Before deciding to compete against conventional ride-hailing pioneers Uber and Lyft in California, Waymo unleashed its robotaxis in Phoenix in 2020 and has been steadily extending the reach of its service in that Arizona city ever since.

Driverless rides are proving to be more than just a novelty. Waymo says it now transports more than 50,000 weekly passengers in its robotaxis, a volume of business numbers that helped the company recently raise $5.6 billion from its corporate parent Alphabet and a list of other investors that included venture capital firm Andreesen Horowitz and financial management firm T. Rowe Price.

“Our service has matured quickly and our riders are embracing the many benefits of fully autonomous driving,” Waymo co-CEO Tekedra Mawakana said in a blog post.

Despite its inroads, Waymo is still believed to be losing money. Although Alphabet doesn’t disclose Waymo’s financial results, the robotaxi is a major part of an “Other Bets” division that had suffered an operating loss of $3.3 billion through the first nine months of this year, down from a setback of $4.2 billion at the same time last year.

But Waymo has come a long way since Google began working on self-driving cars in 2009 as part of project “Chauffeur.” Since its 2016 spinoff from Google, Waymo has established itself as the clear leader in a robotaxi industry that’s getting more congested.

Electric auto pioneer Tesla is aiming to launch a rival “Cybercab” service by 2026, although its CEO Elon Musk said he hopes the company can get the required regulatory clearances to operate in Texas and California by next year.

Tesla’s projected timeline for competing against Waymo has been met with skepticism because Musk has made unfulfilled promises about the company’s self-driving car technology for nearly a decade.

Meanwhile, Waymo’s robotaxis have driven more than 20 million fully autonomous miles and provided more than 2 million rides to passengers without encountering a serious accident that resulted in its operations being sidelined.

That safety record is a stark contrast to one of its early rivals, Cruise, a robotaxi service owned by General Motors. Cruise’s California license was suspended last year after one of its driverless cars in San Francisco dragged a jaywalking pedestrian who had been struck by a different car driven by a human.

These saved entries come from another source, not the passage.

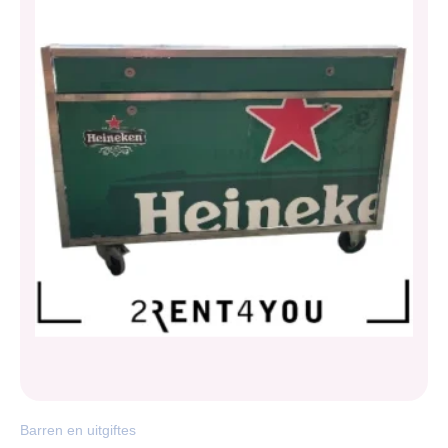
Barren en uitgiftes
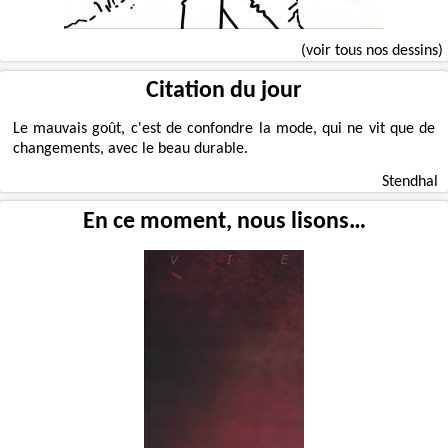
(voir tous nos dessins)
Citation du jour
Le mauvais goût, c'est de confondre la mode, qui ne vit que de
changements, avec le beau durable.
Stendhal
En ce moment, nous lisons…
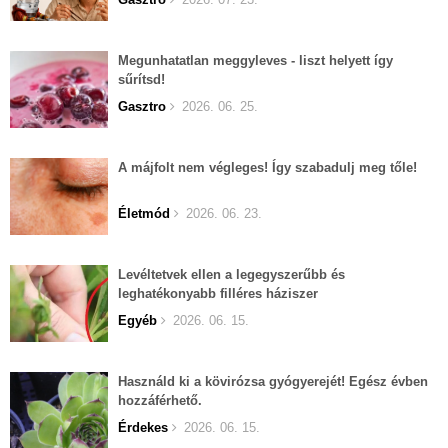
Megunhatatlan meggyleves - liszt helyett így
sűrítsd!
Gasztro
2026. 06. 25.
A májfolt nem végleges! Így szabadulj meg tőle!
Életmód
2026. 06. 23.
Levéltetvek ellen a legegyszerűbb és
leghatékonyabb filléres háziszer
Egyéb
2026. 06. 15.
Használd ki a kövirózsa gyógyerejét! Egész évben
hozzáférhető.
Érdekes
2026. 06. 15.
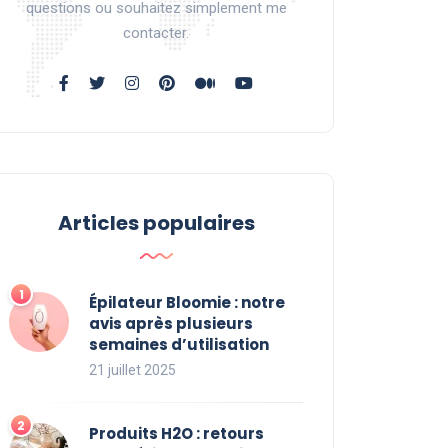
questions ou souhaitez simplement me
contacter.
Articles populaires
Épilateur Bloomie : notre
avis après plusieurs
semaines d’utilisation
21 juillet 2025
Produits H2O : retours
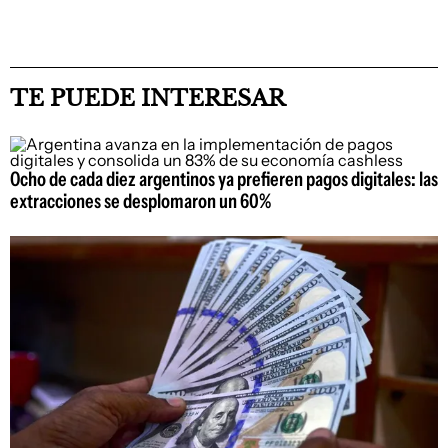
TE PUEDE INTERESAR
Ocho de cada diez argentinos ya prefieren pagos digitales: las
extracciones se desplomaron un 60%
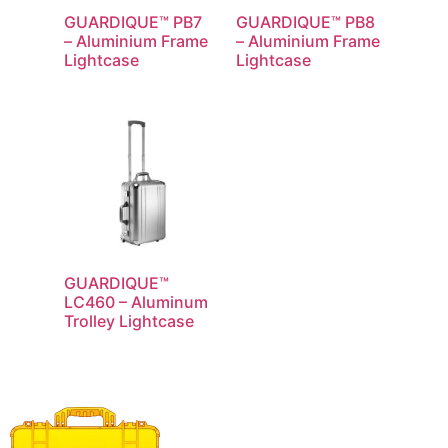
GUARDIQUE™ PB7
GUARDIQUE™ PB8
– Aluminium Frame
– Aluminium Frame
Lightcase
Lightcase
GUARDIQUE™
LC460 – Aluminum
Trolley Lightcase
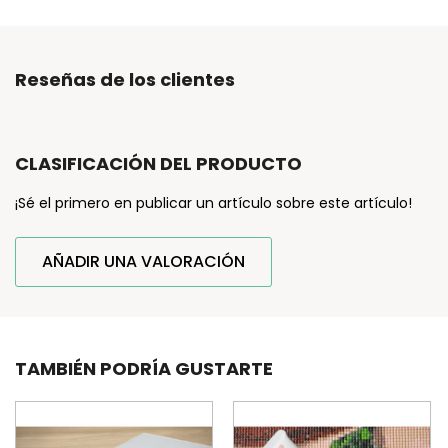
Reseñas de los clientes
CLASIFICACIÓN DEL PRODUCTO
¡Sé el primero en publicar un artículo sobre este artículo!
AÑADIR UNA VALORACIÓN
TAMBIÉN PODRÍA GUSTARTE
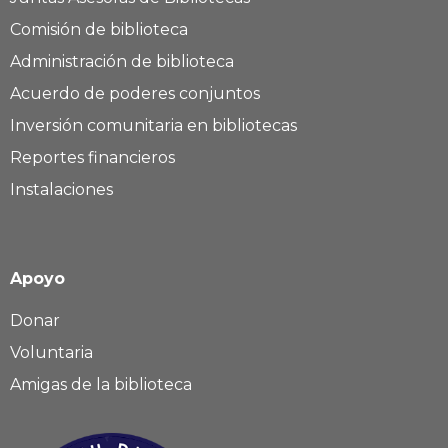
Comisión de biblioteca
Administración de biblioteca
Acuerdo de poderes conjuntos
Inversión comunitaria en bibliotecas
Reportes financieros
Instalaciones
Apoyo
Donar
Voluntaria
Amigas de la biblioteca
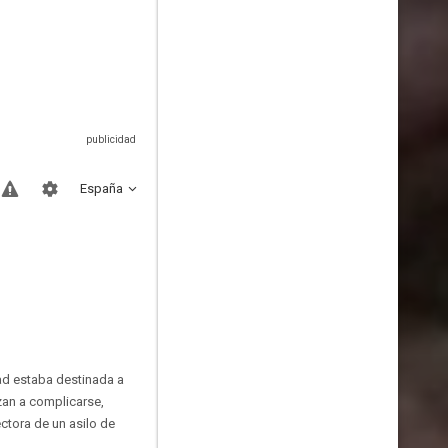
España
ad estaba destinada a
zan a complicarse,
ctora de un asilo de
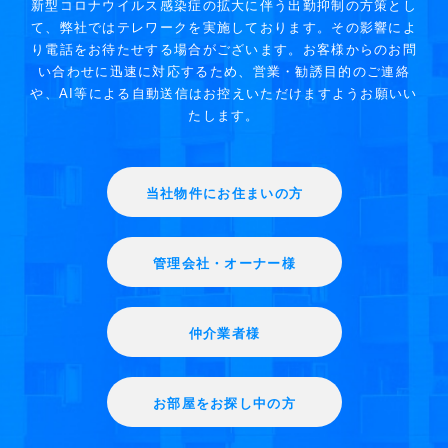
新型コロナウイルス感染症の拡大に伴う出勤抑制の方策とし
て、弊社ではテレワークを実施しております。その影響によ
り電話をお待たせする場合がございます。お客様からのお問
い合わせに迅速に対応するため、営業・勧誘目的のご連絡
や、AI等による自動送信はお控えいただけますようお願いい
たします。
当社物件にお住まいの方
管理会社・オーナー様
仲介業者様
お部屋をお探し中の方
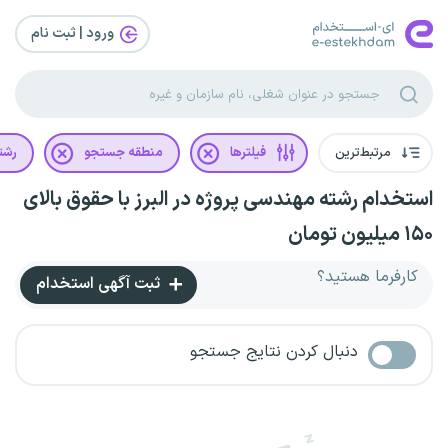
ورود | ثبت‌ نام
مرتبط‌ترین
فیلترها
منطقه جستجو
رشت
استخدام رشته مهندسی پروژه در البرز با حقوق بالای
۱۵۰ میلیون تومان
کارفرما هستید؟
ثبت آگهی استخدام
دنبال کردن نتایج جستجو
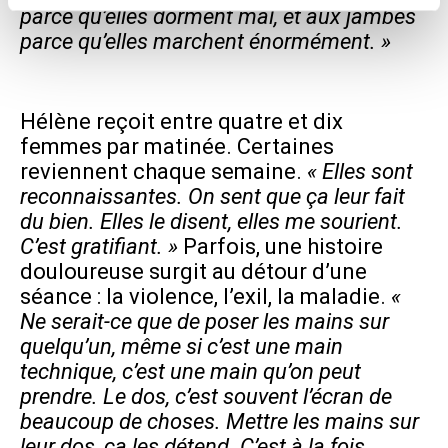
parce qu’elles dorment mal, et aux jambes
parce qu’elles marchent énormément. »
Hélène reçoit entre quatre et dix
femmes par matinée. Certaines
reviennent chaque semaine.
« Elles sont
reconnaissantes. On sent que ça leur fait
du bien. Elles le disent, elles me sourient.
C’est gratifiant. »
Parfois, une histoire
douloureuse surgit au détour d’une
séance : la violence, l’exil, la maladie.
«
Ne serait-ce que de poser les mains sur
quelqu’un, même si c’est une main
technique, c’est une main qu’on peut
prendre. Le dos, c’est souvent l’écran de
beaucoup de choses. Mettre les mains sur
leur dos, ça les détend. C’est à la fois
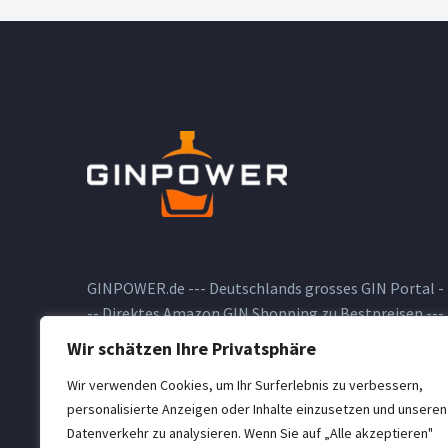
GINPOWER.de --- Deutschlands grosses GIN Portal -
-- Direktes Amazon GIN Shopping zu Bestpreisen ---
GIN Blog --- GIN Testberichte --- und vieles andere
Wir schätzen Ihre Privatsphäre
zum Thema GIN
Wir verwenden Cookies, um Ihr Surferlebnis zu verbessern,
personalisierte Anzeigen oder Inhalte einzusetzen und unseren
Datenverkehr zu analysieren. Wenn Sie auf „Alle akzeptieren"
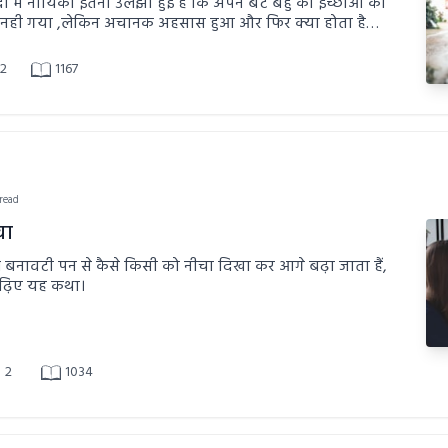
ं में नायिका इतनी उलझी हुई है कि अपने बेटे बहु की इच्छाओं की
 नही गया ,लेकिन अचानक अहसास हुआ और फिर क्या होता है
ानी
2
1167
 read
वा
 बनावटी पन से कैसे किसी को नीचा दिखा कर आगे बढ़ा जाता हैं,
पढ़िए यह कथा।
2
1034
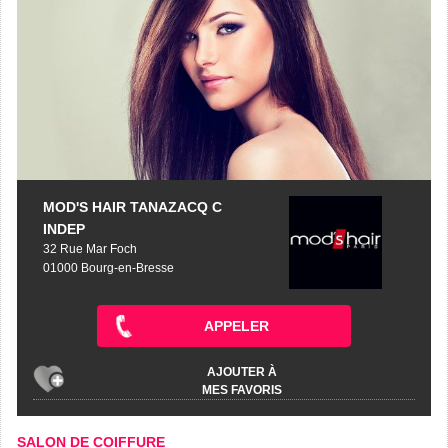
MOD'S HAIR TANAZACQ C
INDEP
32 Rue Mar Foch
01000 Bourg-en-Bresse
APPELER
AJOUTER À
MES FAVORIS
SALON DE COIFFURE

Cruise is now trying to rebound by joining forces with Uber to make some of its services available next year in U.S. cities that still haven’t been announced. But Waymo also has forged a similar alliance with Uber to dispatch its robotaxi in Atlanta and Austin, Texas next year.

Another robotaxi service, Amazon’s Zoox, is hoping to begin offering driverless rides to the general public in Las Vegas at some point next year before also launching in San Francisco.